Sua resenha me deu ma baita vontade de assistir! >.<
Parece ser uma série bem interessante, estava procurando uma série nova agora que terminei de assistir Merlin.
Vou assistir e depois comento o que achei ^^
Terminei agora de ver a primeira temporada e recomendo bastante. Os personagens são muito bem contruídos, a questão do Thomas tb me incomodou, mas fora isso são muito bons.
Estou baixando o primeiro episódio agora. Gosto bastante desses períodos históricos de ruptura de ideias e costumes, sem falar de História do Século XX. A Maggie Smith também é um incentivo e tanto.
Eu adorei a primeira temporada. Todos os sete episódios foram muito gostosos de assistir, sempre emocionando no final. Aliás, a série já se torna marcante desde a ótima música de abertura.
Resolvi assistir a série por causa de Thomas. Só não imaginava que ele era um vilão! Mas não fiquei descontente com isso não... claro, aguardo na série uma outra personagem homossexual. Se for uma que faça bem ao Thomas, melhor ainda. Gostaria dele mostrando uma redenção.
As personagens que eu mais gosto são Mary, Sybil, Anna, Violet e Isobel. Mas no geral acho todos bem interessantes. Até Edith e O'Brien me agradam!
Sem exagero nenhum essa primeira temporada já entrou no meu top de melhores experiências com séries.

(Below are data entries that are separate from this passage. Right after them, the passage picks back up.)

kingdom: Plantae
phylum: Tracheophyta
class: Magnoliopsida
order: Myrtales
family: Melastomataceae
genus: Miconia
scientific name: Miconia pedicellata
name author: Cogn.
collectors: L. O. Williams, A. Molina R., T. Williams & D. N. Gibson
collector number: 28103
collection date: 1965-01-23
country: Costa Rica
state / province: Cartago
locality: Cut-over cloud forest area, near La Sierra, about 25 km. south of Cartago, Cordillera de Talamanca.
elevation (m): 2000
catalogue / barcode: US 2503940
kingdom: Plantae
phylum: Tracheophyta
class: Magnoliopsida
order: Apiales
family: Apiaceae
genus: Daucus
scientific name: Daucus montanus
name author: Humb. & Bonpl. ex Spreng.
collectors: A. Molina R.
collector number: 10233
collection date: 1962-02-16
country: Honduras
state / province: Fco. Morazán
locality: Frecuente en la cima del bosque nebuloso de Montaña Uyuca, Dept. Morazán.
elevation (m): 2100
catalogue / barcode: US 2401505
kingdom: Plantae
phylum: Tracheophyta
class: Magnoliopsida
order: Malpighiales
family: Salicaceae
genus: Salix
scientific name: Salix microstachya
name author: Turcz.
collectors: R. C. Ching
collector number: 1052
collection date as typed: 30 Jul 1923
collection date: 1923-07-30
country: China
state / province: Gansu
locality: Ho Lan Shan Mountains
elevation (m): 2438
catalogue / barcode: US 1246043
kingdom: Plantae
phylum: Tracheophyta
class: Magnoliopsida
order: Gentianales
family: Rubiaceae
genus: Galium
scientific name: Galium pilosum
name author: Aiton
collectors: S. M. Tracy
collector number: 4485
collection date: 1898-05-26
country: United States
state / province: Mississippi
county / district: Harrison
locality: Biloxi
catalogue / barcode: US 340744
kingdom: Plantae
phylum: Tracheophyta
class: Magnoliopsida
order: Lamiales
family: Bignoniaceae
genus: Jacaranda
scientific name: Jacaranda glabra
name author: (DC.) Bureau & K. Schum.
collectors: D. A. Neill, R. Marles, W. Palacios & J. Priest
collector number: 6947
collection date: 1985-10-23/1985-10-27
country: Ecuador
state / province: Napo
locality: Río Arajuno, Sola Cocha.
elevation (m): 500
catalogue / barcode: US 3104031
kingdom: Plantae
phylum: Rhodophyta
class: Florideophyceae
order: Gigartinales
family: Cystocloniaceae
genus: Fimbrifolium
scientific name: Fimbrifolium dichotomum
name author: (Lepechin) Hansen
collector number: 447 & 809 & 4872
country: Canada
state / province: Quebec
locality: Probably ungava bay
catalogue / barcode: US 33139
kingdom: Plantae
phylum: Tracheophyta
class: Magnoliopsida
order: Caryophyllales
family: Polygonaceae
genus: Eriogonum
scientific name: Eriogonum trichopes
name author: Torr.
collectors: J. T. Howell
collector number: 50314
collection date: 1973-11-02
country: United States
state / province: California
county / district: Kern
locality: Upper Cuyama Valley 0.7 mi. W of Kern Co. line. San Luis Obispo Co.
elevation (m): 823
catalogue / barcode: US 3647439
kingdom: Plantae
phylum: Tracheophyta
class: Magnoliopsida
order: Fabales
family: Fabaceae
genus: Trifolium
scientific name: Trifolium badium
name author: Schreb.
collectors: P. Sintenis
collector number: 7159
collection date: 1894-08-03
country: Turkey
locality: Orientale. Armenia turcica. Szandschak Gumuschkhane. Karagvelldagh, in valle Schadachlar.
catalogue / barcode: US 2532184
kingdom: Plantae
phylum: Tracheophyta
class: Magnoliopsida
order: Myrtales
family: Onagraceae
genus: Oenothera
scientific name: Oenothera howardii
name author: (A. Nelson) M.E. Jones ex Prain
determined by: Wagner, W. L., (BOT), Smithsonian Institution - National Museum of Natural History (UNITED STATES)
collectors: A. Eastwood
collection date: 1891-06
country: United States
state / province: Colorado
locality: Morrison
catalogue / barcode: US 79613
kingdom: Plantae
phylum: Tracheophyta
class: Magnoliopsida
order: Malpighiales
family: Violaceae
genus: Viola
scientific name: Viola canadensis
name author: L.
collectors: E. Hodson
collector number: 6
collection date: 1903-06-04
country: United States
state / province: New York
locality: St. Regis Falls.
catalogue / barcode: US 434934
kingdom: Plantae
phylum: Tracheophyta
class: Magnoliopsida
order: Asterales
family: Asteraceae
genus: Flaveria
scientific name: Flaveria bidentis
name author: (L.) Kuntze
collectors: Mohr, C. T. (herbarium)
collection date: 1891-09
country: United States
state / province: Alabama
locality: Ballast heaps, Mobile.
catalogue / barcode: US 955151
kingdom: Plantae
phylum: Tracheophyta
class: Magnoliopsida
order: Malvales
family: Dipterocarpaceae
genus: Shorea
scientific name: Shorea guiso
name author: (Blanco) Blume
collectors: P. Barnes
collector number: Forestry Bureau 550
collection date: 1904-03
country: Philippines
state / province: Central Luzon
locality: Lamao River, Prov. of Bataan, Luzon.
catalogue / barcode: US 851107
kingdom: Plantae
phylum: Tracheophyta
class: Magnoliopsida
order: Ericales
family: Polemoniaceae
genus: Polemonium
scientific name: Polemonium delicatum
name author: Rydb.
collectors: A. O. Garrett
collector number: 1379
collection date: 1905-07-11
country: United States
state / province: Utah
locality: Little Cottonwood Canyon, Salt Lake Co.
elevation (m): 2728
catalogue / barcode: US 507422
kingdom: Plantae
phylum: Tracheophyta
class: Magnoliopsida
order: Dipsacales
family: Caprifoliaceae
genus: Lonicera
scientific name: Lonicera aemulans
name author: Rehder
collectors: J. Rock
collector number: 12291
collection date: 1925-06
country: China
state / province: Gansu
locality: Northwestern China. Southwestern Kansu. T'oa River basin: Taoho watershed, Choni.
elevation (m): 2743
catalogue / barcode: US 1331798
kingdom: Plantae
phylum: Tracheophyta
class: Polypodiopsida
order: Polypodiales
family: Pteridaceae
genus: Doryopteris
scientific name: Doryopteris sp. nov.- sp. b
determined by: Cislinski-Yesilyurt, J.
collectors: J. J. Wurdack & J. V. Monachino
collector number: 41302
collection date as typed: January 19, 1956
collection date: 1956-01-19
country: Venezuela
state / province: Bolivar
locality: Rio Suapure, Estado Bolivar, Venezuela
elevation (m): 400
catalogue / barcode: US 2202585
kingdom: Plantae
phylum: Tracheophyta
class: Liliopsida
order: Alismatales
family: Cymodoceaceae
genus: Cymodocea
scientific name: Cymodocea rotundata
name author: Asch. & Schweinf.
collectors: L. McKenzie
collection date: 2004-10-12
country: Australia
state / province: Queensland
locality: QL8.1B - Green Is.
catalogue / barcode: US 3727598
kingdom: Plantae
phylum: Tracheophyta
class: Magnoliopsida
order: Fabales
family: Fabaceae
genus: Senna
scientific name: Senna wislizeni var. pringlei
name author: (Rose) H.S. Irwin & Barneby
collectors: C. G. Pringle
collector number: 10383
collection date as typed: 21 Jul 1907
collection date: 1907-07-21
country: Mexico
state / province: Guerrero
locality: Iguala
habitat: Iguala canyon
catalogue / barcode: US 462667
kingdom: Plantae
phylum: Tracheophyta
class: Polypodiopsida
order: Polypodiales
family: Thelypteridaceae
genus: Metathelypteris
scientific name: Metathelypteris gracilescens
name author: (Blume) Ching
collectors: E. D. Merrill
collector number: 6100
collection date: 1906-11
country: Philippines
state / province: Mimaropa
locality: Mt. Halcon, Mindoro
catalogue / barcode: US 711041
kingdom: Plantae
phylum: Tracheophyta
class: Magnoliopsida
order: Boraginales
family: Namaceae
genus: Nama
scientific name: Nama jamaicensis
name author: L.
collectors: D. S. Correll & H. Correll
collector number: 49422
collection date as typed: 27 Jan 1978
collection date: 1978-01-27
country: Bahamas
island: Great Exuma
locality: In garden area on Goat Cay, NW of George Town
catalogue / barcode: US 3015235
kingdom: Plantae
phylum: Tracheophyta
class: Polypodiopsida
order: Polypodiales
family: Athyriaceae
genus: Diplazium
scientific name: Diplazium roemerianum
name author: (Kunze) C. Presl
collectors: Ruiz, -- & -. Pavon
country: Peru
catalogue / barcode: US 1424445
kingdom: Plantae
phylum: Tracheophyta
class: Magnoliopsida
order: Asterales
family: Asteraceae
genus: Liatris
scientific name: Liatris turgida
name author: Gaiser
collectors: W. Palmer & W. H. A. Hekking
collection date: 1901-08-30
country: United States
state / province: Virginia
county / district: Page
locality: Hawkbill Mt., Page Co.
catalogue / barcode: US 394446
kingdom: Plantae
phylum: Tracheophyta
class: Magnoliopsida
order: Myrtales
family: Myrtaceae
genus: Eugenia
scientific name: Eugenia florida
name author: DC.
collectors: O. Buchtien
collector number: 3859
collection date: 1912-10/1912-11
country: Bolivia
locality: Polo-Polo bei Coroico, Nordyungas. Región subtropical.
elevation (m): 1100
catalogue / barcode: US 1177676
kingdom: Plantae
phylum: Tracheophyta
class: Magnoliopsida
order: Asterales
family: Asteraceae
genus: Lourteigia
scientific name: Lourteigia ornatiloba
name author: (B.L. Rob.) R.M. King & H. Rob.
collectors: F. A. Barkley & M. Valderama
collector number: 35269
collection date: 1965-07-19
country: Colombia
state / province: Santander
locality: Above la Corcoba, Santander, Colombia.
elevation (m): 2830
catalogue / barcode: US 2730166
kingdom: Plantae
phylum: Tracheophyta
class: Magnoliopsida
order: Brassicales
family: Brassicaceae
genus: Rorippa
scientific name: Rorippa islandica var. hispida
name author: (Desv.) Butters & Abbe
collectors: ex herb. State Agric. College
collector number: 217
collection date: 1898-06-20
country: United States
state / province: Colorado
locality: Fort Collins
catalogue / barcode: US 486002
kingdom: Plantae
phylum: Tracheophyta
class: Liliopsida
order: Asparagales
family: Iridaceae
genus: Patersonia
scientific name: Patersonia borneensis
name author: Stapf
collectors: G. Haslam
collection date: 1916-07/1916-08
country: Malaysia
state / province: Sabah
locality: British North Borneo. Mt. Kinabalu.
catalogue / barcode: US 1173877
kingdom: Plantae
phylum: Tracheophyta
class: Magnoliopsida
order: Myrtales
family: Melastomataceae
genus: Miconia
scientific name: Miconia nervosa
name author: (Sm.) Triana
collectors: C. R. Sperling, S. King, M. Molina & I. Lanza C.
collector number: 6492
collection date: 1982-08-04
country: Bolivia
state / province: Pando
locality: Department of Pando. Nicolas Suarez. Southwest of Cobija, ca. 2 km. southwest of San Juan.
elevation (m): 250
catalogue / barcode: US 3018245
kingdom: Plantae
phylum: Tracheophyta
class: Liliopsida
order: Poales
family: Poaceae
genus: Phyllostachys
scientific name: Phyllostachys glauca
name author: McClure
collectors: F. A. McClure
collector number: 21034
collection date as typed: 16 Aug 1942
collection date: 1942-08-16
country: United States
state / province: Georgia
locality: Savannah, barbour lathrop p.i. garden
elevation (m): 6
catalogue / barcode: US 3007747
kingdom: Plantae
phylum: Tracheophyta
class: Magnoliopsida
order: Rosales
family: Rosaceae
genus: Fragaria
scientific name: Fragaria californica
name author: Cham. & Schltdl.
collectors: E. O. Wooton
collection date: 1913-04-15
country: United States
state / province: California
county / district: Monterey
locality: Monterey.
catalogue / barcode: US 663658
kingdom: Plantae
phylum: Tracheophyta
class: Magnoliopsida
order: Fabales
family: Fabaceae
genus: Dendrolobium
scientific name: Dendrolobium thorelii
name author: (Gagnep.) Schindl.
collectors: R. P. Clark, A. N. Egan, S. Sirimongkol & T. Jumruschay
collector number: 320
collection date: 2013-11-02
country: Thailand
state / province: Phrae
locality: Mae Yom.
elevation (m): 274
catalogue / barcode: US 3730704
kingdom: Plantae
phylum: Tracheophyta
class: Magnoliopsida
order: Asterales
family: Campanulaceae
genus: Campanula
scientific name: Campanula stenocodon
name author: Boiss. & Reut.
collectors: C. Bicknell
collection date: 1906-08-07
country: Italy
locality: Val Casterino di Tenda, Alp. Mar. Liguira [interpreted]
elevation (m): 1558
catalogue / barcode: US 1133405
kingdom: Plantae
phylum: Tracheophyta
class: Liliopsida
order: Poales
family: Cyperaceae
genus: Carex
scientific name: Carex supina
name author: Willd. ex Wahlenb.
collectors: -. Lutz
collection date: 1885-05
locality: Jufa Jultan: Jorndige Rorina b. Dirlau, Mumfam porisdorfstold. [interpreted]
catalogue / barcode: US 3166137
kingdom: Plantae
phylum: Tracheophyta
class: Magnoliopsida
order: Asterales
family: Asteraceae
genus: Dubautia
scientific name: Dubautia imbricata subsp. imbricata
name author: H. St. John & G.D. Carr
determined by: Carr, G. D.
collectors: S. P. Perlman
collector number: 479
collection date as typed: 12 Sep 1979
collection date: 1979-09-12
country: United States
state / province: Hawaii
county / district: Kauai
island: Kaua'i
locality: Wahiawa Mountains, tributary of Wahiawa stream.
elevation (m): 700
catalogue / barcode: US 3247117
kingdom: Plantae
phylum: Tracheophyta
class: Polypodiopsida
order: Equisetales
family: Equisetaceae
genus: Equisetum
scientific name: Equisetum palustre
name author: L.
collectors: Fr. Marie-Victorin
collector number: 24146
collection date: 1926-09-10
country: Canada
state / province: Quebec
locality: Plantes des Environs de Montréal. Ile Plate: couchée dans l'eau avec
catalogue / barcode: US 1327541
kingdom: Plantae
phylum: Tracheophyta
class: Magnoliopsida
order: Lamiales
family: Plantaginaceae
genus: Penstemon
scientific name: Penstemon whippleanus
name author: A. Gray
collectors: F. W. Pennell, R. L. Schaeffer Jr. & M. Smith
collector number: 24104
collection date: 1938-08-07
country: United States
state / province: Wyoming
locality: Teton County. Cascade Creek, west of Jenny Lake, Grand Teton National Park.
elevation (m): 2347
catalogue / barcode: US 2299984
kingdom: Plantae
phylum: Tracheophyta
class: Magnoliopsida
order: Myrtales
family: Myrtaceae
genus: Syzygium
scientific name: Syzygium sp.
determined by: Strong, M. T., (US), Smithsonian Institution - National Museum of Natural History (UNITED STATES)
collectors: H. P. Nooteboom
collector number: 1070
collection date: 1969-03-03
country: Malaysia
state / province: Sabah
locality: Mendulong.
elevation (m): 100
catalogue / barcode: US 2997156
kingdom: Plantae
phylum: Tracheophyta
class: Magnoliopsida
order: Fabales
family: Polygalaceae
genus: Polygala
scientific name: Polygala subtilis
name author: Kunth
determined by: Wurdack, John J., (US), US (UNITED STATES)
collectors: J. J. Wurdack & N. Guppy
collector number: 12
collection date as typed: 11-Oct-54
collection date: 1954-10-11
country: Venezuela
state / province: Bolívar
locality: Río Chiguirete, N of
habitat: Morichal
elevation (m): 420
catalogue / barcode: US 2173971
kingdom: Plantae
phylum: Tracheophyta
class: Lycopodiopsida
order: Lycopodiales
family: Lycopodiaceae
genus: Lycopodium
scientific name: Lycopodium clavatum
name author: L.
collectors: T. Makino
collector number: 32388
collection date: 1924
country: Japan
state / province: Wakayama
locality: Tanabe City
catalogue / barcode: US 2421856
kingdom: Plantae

Pedro, o Thomas é um personagem bem interessante. O problema é que a série fica meio arrastada na 3ª temporada, tanto que eu nem consegui terminar ainda... Se o Thomas se salva é na 4ª temporada, que deve ser a única.
Mas a segunda temporada é legal e o Thomas mostra um pouco mais de humanidade, por assim dizer. Ele continua sendo muito importante. Aliás, uma das melhores cenas de terceira temporada foi dele...
Assim que eu assistir a 3a temporada eu comentarei no devido post! É muito bom comentar suas resenhas <3
A primeira temporada terminou a pouco no GNT, e eu me viciei. A série é muito boa, com personagens cativantes, do protagonista (se é que existe um) àquele que aparece só de vez em quando. Os núcleos são ricos, os personagens são bem desenvolvidos, humanizados, sem maniqueísmo, mesmo os que poderiam ser os vilões. O'Brien tem seus gestos de bondade; Edith, suas razões; e Thomas... Eu esperava uma "boa ação" dele, e a segunda temporada não me decepcionou. Ótima série!
Gostei muito dessa resenha, mas não li até o fim pra evitar spoiler, rs. Assisti ao primeiro e ao segundo episódio, mas não tinha entendido direto porque assisti a série destraída, agora deu pra acompanhar. Valeu! :)
Adorei a resenha. Foi bem esclarecedora, considerando que me senti um pouco perdida após assistir à primeira temporada.
Olá
Comecei a ver Downton Abbey somente agora, por conselho de uma prima que vê em mim uma pessoa cheia de maneirismos, etc. E já comecei pelo final da primeira temporada. Estou gostando muito, e logo procurei saber o que acontecia, pesquisando no google, e então encontrei a resenha, achei ótima, parabéns, está me dando uma visão melhor do que é realmente a trama da série. Obrigada!
Excelente resenha. Acabei de assistir à primeira temporada e considero seus comentários bem pertinentes.
Só agora estou assistindo. Terminei a 1 temporada e gosto de ler o que falam sobre. Gostei do seu ponto de vista.